At  my request, the nurse manager went to see him Monday morning. By this time he had recovered enough to recognize her and to respond to her questions by blinking his eyes. She asked if he wanted to eat or drink. He indicated “no.” Did he want to see his wife? “Yes.” As soon as I got that message from the nurse, I began making travel arrangements and I got there Tuesday.

And so, no longer wanting to live, Ernie decided to die, making it possible for  me to be there with him.

He left behind every email message I had sent him over the past year, and every letter. Months ago, when he was still mostly independent, he had bought file folders to hold the messages. He’d filled two of them full and labeled them Vol. I and Vol. II, and they were in the bookcase. After that, the papers just piled up in several places–on his desk, his chest of drawers, and his night stand.

As his reading ability waned, my messages became shorter. But staff and a couple of residents told me that he read and re-read them. The receptionist told  me that she loved seeing the joy in his face when she gave him the email.

It was a long good-bye. From around 2004, Ernie’s decline, both physical and cognitive, was apparent to us both and we talked about it. In December 2006, he had his first seizure–undiagnosed at the time. After that, his decline increased. He had a few more seizures, still undiagnosed by the three neurologists who saw him over several years. Then, in July 2010 he had a  massive seizure and I was told he was dying. We were both ready. But he didn’t die. The seizures became more frequent and he became more and more cognitively and physically weakened, impaired, and struggling.

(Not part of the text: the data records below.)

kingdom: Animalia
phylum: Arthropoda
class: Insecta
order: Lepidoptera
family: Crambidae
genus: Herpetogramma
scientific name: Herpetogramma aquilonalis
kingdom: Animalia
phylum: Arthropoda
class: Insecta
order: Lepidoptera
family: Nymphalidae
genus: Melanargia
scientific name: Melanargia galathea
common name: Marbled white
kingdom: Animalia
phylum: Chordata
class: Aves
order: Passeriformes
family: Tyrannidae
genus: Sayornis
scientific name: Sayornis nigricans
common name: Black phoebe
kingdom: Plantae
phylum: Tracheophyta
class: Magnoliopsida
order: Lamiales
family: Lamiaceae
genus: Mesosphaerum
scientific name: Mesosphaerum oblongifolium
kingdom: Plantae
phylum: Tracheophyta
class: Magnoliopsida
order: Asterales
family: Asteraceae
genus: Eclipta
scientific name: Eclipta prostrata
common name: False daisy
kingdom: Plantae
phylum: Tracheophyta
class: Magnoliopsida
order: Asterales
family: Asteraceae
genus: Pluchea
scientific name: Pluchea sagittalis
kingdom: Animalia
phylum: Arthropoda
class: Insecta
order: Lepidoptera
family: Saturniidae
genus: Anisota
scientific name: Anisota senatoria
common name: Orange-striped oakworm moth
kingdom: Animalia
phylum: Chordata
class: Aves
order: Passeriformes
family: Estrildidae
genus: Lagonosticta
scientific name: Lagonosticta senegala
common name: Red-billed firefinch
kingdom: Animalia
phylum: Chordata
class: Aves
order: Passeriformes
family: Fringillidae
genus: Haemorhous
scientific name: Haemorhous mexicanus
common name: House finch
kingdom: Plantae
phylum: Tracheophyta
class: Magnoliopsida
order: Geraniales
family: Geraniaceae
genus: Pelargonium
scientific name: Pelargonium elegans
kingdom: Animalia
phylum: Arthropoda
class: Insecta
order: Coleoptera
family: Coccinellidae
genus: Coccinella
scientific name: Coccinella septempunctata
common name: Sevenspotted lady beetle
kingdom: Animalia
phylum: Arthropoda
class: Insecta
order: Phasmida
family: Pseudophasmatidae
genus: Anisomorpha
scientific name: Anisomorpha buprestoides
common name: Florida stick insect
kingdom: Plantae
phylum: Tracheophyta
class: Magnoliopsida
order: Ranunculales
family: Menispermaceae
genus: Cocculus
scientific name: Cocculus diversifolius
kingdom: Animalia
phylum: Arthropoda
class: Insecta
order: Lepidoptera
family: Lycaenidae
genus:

In January 2011 we moved  him to assisted living, where he was still mostly able to take care of himself and where he had no seizures until June 2012. After that, there was an aide with him 24/7, and I was in the process of having him admitted to the care center, something I dreaded.

Fortunately, Ernie died in his room in assisted living, with all his art, books, and his own furnishings around him, without having to be in the care center. And with me, Patti, Melissa, and Patrick there.